*Task objective:* What is needed is an exact copy of the records, with the images left out.

──────

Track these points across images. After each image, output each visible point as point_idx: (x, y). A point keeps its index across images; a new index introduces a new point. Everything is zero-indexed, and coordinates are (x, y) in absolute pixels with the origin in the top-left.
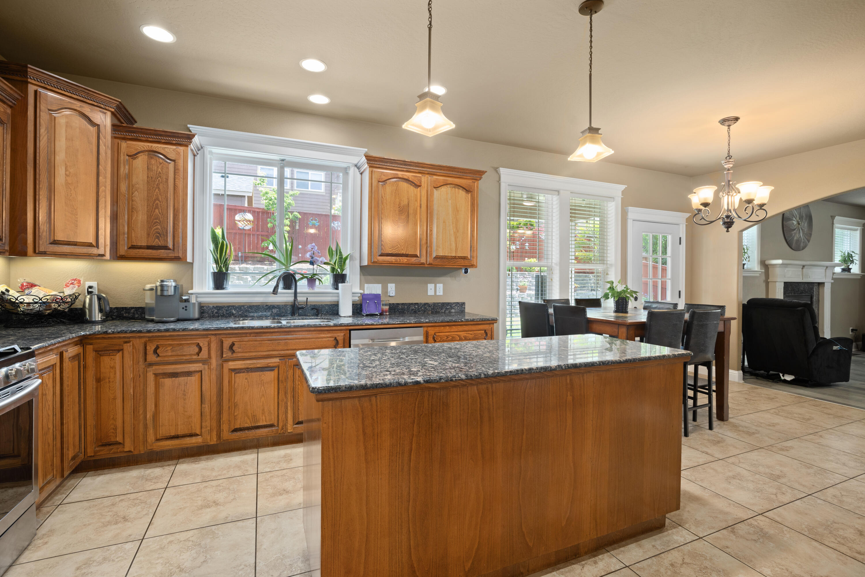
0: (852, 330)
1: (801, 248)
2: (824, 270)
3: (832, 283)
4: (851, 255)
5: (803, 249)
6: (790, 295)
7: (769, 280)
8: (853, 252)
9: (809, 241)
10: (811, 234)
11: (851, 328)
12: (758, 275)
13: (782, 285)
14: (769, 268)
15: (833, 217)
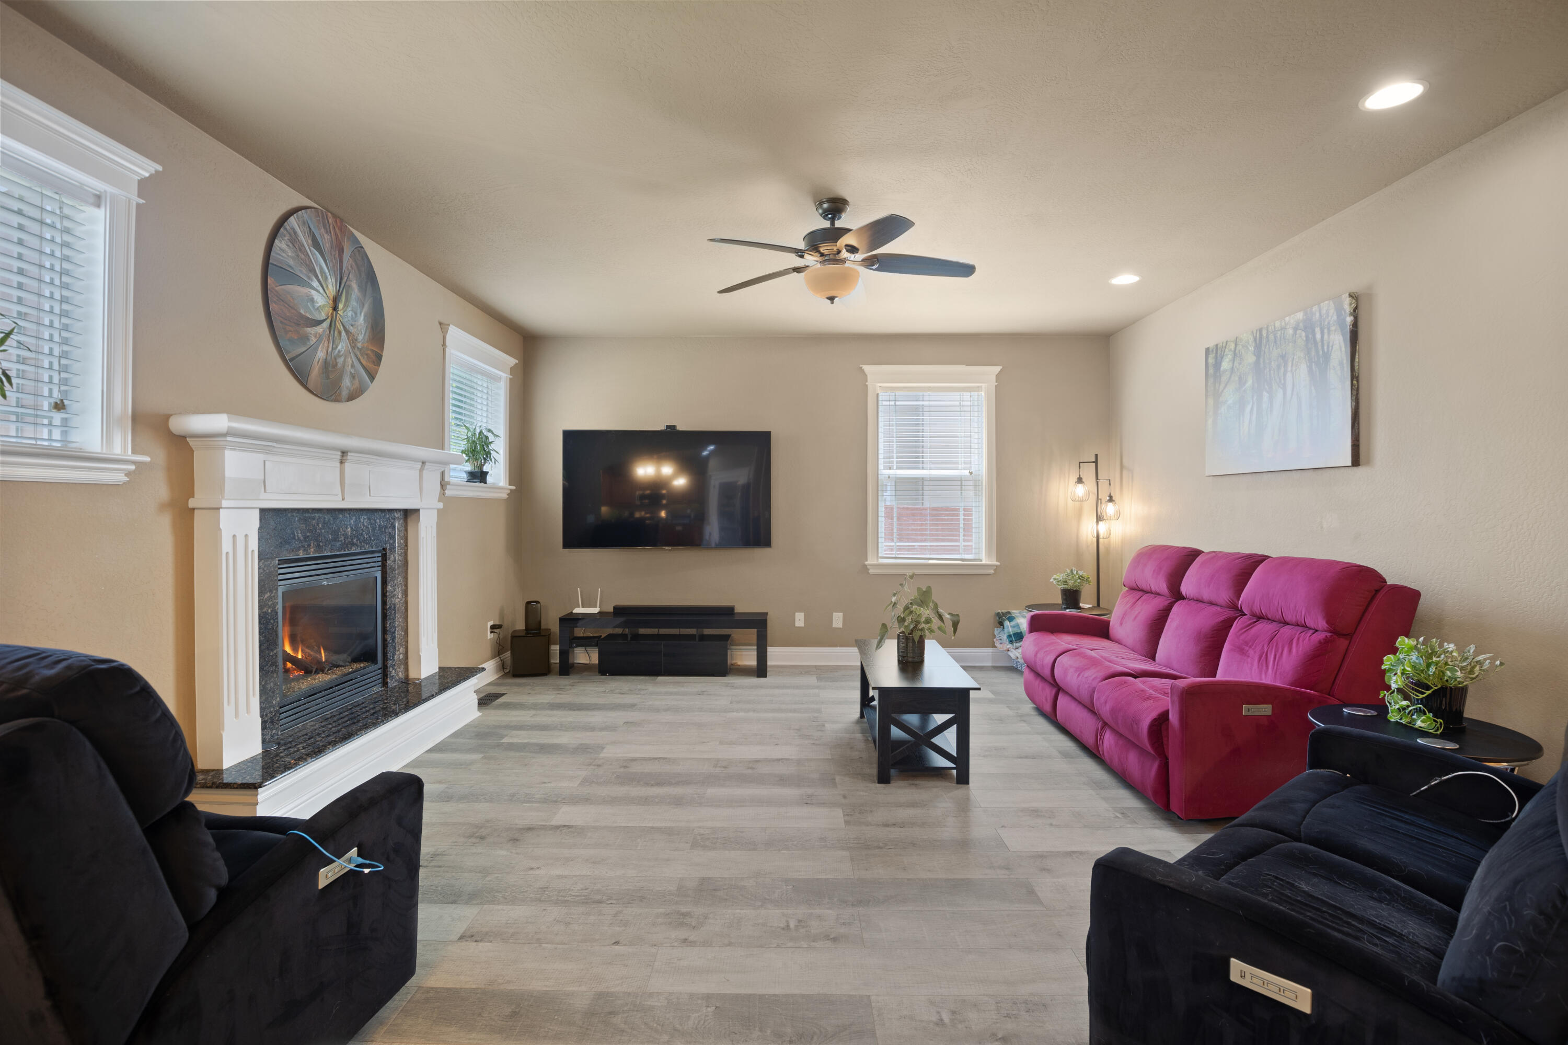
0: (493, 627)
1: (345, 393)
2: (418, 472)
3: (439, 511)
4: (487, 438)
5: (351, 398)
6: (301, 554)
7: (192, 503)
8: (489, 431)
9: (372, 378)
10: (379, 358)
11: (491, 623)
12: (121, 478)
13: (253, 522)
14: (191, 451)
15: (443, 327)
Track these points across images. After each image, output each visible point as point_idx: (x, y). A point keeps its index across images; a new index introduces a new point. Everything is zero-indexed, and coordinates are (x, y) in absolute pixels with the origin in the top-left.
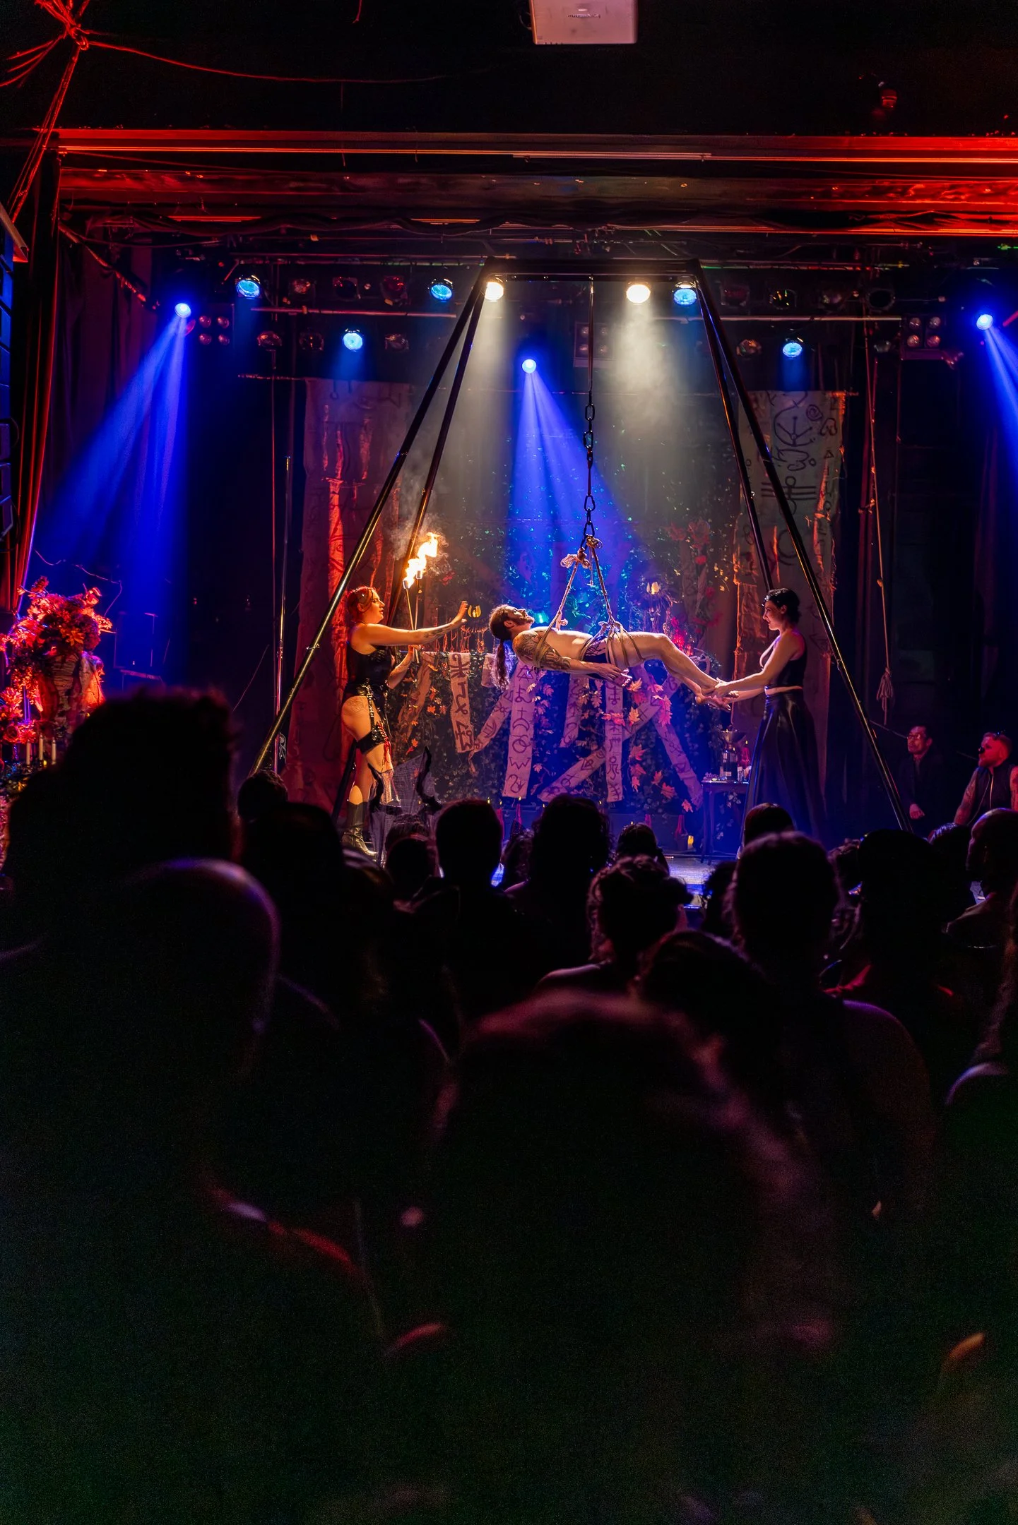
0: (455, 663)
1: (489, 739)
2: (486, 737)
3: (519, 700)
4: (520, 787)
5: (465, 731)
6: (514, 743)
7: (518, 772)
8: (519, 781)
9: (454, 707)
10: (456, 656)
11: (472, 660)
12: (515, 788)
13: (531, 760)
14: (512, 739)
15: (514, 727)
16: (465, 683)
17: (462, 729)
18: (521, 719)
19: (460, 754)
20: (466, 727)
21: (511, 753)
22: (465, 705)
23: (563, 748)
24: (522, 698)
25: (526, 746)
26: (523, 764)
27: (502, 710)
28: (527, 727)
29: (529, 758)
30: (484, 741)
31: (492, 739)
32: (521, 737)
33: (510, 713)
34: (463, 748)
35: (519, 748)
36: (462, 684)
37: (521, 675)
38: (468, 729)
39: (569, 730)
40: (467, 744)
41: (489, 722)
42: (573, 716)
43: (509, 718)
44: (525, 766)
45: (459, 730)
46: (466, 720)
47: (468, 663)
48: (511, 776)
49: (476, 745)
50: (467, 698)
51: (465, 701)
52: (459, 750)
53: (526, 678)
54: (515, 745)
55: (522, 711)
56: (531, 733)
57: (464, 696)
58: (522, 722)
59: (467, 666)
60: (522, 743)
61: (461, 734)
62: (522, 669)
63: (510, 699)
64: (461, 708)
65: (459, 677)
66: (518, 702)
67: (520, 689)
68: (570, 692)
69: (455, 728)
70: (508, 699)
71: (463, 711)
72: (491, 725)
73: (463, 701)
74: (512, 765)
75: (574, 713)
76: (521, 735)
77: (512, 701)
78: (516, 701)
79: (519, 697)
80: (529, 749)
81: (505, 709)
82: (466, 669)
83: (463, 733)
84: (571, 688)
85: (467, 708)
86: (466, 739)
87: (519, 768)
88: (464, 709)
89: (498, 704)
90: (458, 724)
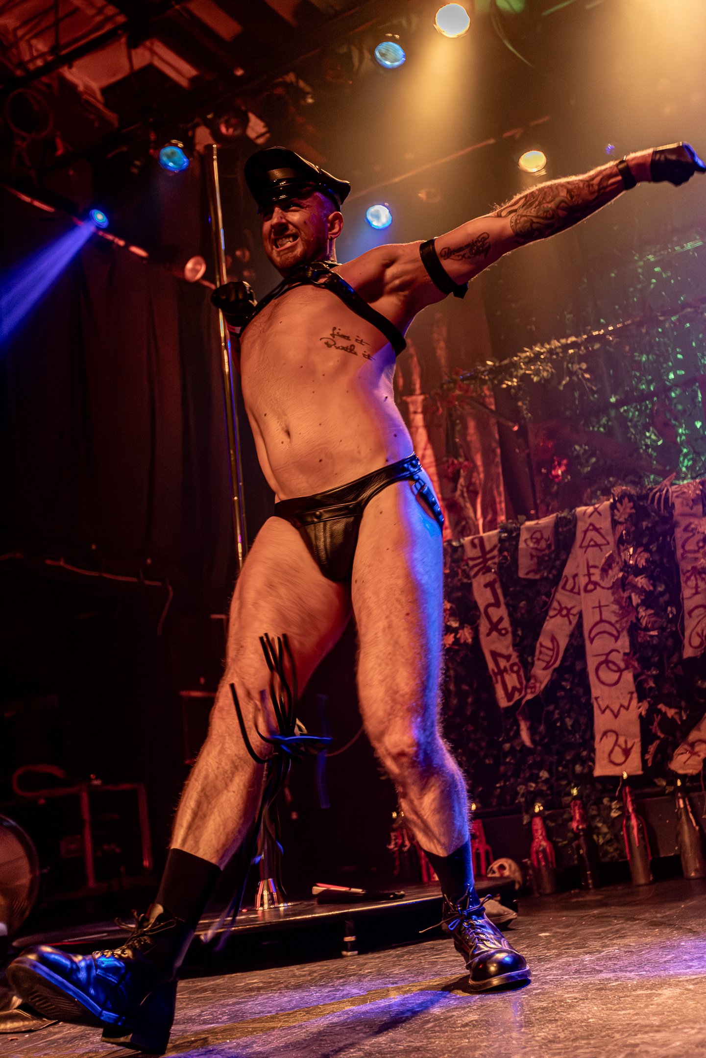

──────

*Solution for this task:*
Track these points across images. After each image, output each visible point as point_idx: (x, y). A point keeps its index across images; a new index introduces a new point. Everything is zero-indexed, and coordinates are (x, y) in absolute pixels with the origin in the top-left.
0: (852, 330)
1: (801, 248)
2: (824, 270)
3: (832, 283)
4: (851, 255)
5: (803, 249)
6: (790, 295)
7: (769, 280)
8: (853, 252)
9: (809, 241)
10: (811, 234)
11: (851, 328)
12: (758, 275)
13: (782, 285)
14: (769, 268)
15: (833, 217)
0: (493, 627)
1: (345, 393)
2: (418, 472)
3: (439, 511)
4: (487, 438)
5: (351, 398)
6: (301, 554)
7: (192, 503)
8: (489, 431)
9: (372, 378)
10: (379, 358)
11: (491, 623)
12: (121, 478)
13: (253, 522)
14: (191, 451)
15: (443, 327)
Track these points across images. After each image, output each visible point as point_idx: (x, y). A point keeps its index across images; a new index introduces a new point. Everything is zero-indexed, and coordinates are (x, y) in absolute pixels with the origin in the top-left.
0: (455, 663)
1: (489, 739)
2: (486, 737)
3: (519, 700)
4: (520, 787)
5: (465, 731)
6: (514, 743)
7: (518, 772)
8: (519, 781)
9: (454, 707)
10: (456, 656)
11: (472, 660)
12: (515, 788)
13: (531, 760)
14: (512, 739)
15: (514, 727)
16: (465, 683)
17: (462, 729)
18: (521, 719)
19: (460, 754)
20: (466, 727)
21: (511, 753)
22: (465, 705)
23: (563, 748)
24: (522, 698)
25: (526, 746)
26: (523, 764)
27: (502, 710)
28: (527, 727)
29: (529, 758)
30: (484, 741)
31: (492, 739)
32: (521, 737)
33: (510, 713)
34: (463, 748)
35: (519, 748)
36: (462, 684)
37: (521, 675)
38: (468, 729)
39: (569, 730)
40: (467, 744)
41: (489, 722)
42: (573, 716)
43: (509, 718)
44: (525, 766)
45: (459, 730)
46: (466, 720)
47: (468, 663)
48: (511, 776)
49: (476, 745)
50: (467, 698)
51: (465, 701)
52: (459, 750)
53: (526, 678)
54: (515, 745)
55: (522, 711)
56: (531, 733)
57: (464, 696)
58: (522, 722)
59: (467, 666)
60: (522, 743)
61: (461, 734)
62: (522, 669)
63: (510, 699)
64: (461, 708)
65: (459, 677)
66: (518, 702)
67: (520, 689)
68: (570, 692)
69: (455, 728)
70: (508, 699)
71: (463, 711)
72: (491, 725)
73: (463, 701)
74: (512, 765)
75: (574, 713)
76: (521, 735)
77: (512, 701)
78: (516, 701)
79: (519, 697)
80: (529, 749)
81: (505, 709)
82: (466, 669)
83: (463, 733)
84: (571, 688)
85: (467, 708)
86: (466, 739)
87: (519, 768)
88: (464, 709)
89: (498, 704)
90: (458, 724)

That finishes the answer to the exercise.